Security experts today called for Windows users to immediately patch one of the 26 vulnerabilities Microsoft disclosed two days ago.
SANS' Internet Storm Center (ISC) raised its threat level to Yellow as a signal of the seriousness of the bug, which is now being actively used in "Internet wide" scans to crash Windows systems. Among the more recent incidents that triggered a Yellow alert from the ISC was last year's Heartbleed vulnerability
"We are seeing active exploits hitting our honeypots," SANS said in a warning on its website.
Microsoft released a patch for the now-exploited vulnerability on Tuesday as part of its monthly security slate. The update, designated MS15-034, was rated "critical," Microsoft's most serious threat level.
Windows 7, Windows 8, Windows Server 2008 R2, Windows Server 2012 and Windows Server 2012 R2 are affected by the flaw, Microsoft said.
Since Tuesday, when Microsoft issued MS15-034 -- along with 10 other bulletins, three of which were also rated critical -- proof-of-concept (PoC) code has begun circulating on the Web, and as SANS said, is being used to crash vulnerable machines.
The patch-now urgency being pressed by security analysts and researchers stemmed not only from the known targets -- Windows systems, largely servers, running IIS (Internet Information Systems), Microsoft's Web server software -- but also because there is much unknown about the extent of the threat to the wider Windows ecosystem.
"It does affect all Windows systems that have software which accepts HTTP requests on Windows," said Johannes Ullrich, who heads the ISC. "[But] the library that is affected, HTTP.sys, is used by software other then IIS."
That's the problem, echoed Chet Wisniewski, a security researcher with Sophos. "There are so many things that could impact this," said Wisniewski. "Lync, for example, uses HTTP as a transport.

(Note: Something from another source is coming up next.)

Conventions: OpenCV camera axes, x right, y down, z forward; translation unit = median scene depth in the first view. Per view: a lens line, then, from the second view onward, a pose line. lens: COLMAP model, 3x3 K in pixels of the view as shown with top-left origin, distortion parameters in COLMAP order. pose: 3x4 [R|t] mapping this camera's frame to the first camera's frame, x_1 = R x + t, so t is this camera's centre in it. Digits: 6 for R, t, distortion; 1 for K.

I suspect that the patch-now calls are because we really can't define all the possible threats, since we can't say what may be on your machine."
In other words, although IIS servers are most at risk -- and are currently being targeted by the rudimentary attack code -- many other Windows systems may be as well.

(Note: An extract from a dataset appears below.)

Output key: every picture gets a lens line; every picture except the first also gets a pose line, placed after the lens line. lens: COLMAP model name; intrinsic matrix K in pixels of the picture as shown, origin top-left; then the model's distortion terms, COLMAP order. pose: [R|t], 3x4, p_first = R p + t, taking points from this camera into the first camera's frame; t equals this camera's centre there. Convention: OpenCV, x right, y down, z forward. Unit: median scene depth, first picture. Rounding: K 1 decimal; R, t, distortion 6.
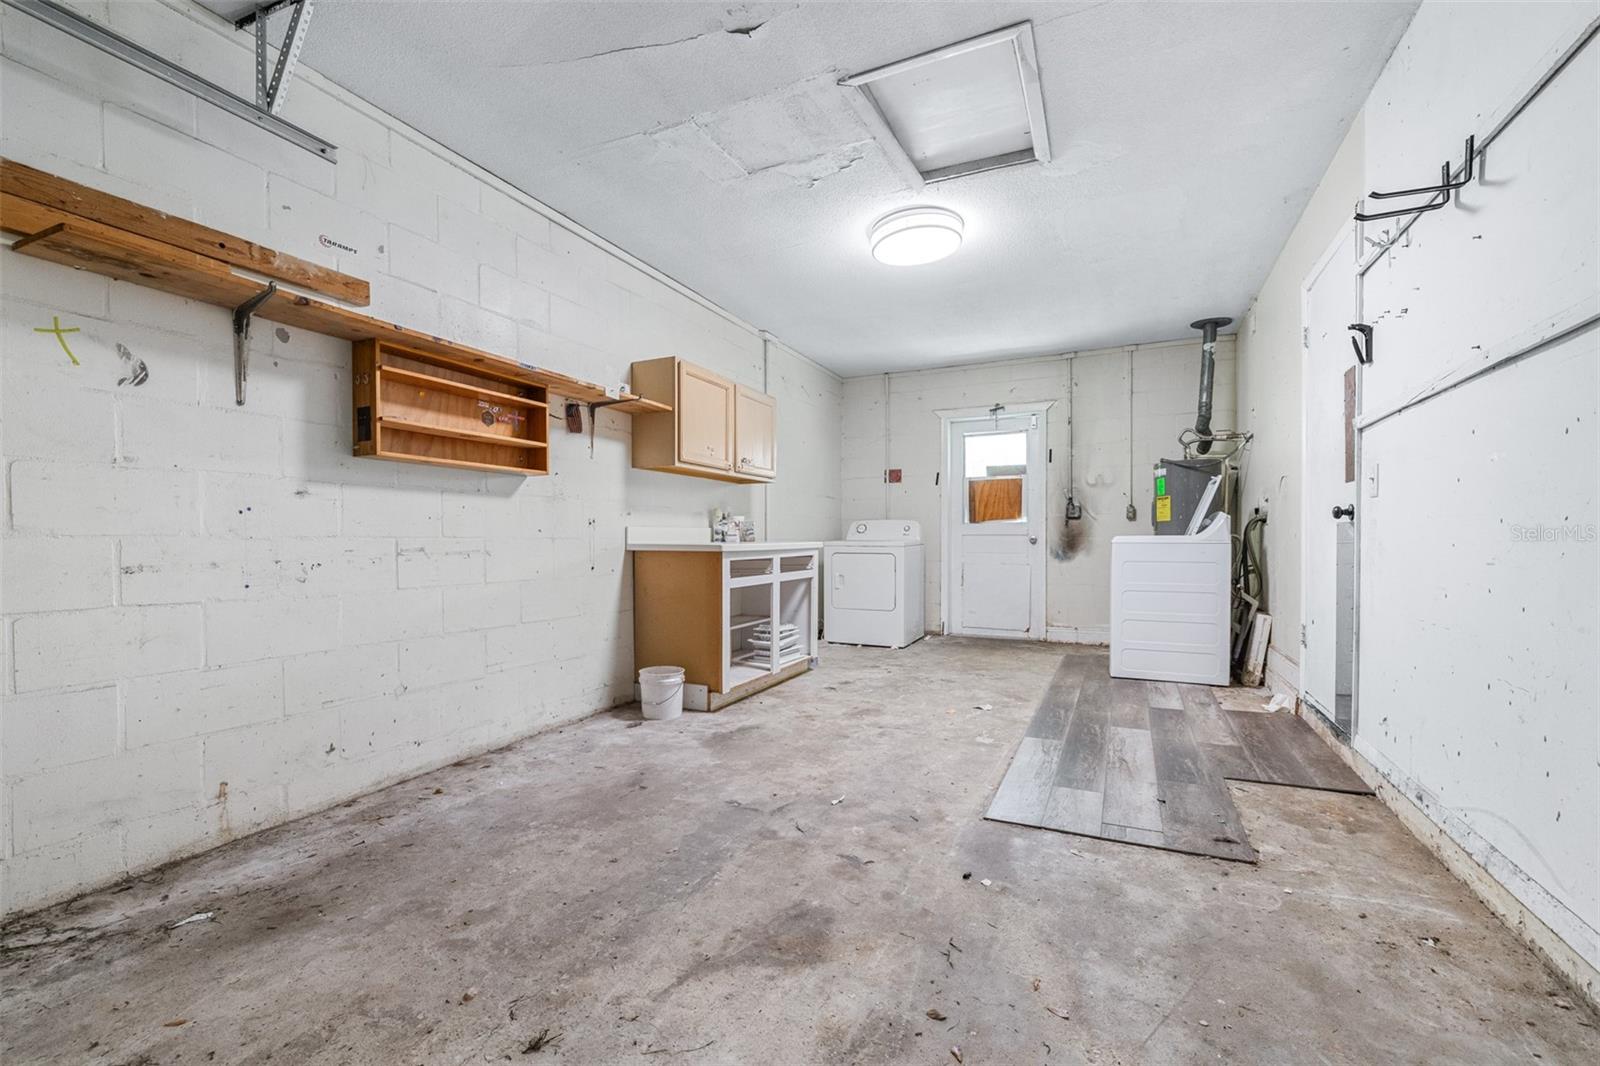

Wisniewski cautioned against overreacting, however. "I think this would be minimized on a client," he said, referring to end user machines running Windows 7, 8 or 8.1. IIS is not enabled by default on those devices. "Clients are unlikely to have [an HTTP] listener activated."
Another security professional criticized Microsoft for leaving customers in the dark. "If only Microsoft still had a few SRD employees, there would be a useful blog post from them to definitively answer all this," said Andrew Storms, vice president of security services at New Context, a San Francisco-based security consultancy. SRD (Security Research & Defense) was a Microsoft blog, staffed by Microsoft security engineers, that provided detailed information about select security updates.
Microsoft has pared back its engineering teams -- they were affected by the 2014 layoffs -- and has discontinued some long-time security practices, including the advance warnings of upcoming Patch Tuesday slates and a monthly post-patch webcast.
Another unknown is whether someone will expand on the existing PoC and come up with code that can, as Microsoft believes possible, conduct a remote exploit that would rely simply on sending a malformed HTTP request.
Ullrich thought that unlikely. "The chance for a RCE [remote code executable exploit] is low," Ullrich said. "There is a chance of an information leakage issue if the server offers files. This information leakage has not been demonstrated yet, but the Chinese summary published yesterday offers some pointers. It would leak kernel memory that may then be used for RCE."
Meanwhile, Wisniewski thought different: "I suspect remote code might become visible quite soon. That's why the fear of this is why amped up. We're scared that the code out is there and we can't pinpoint who is at risk."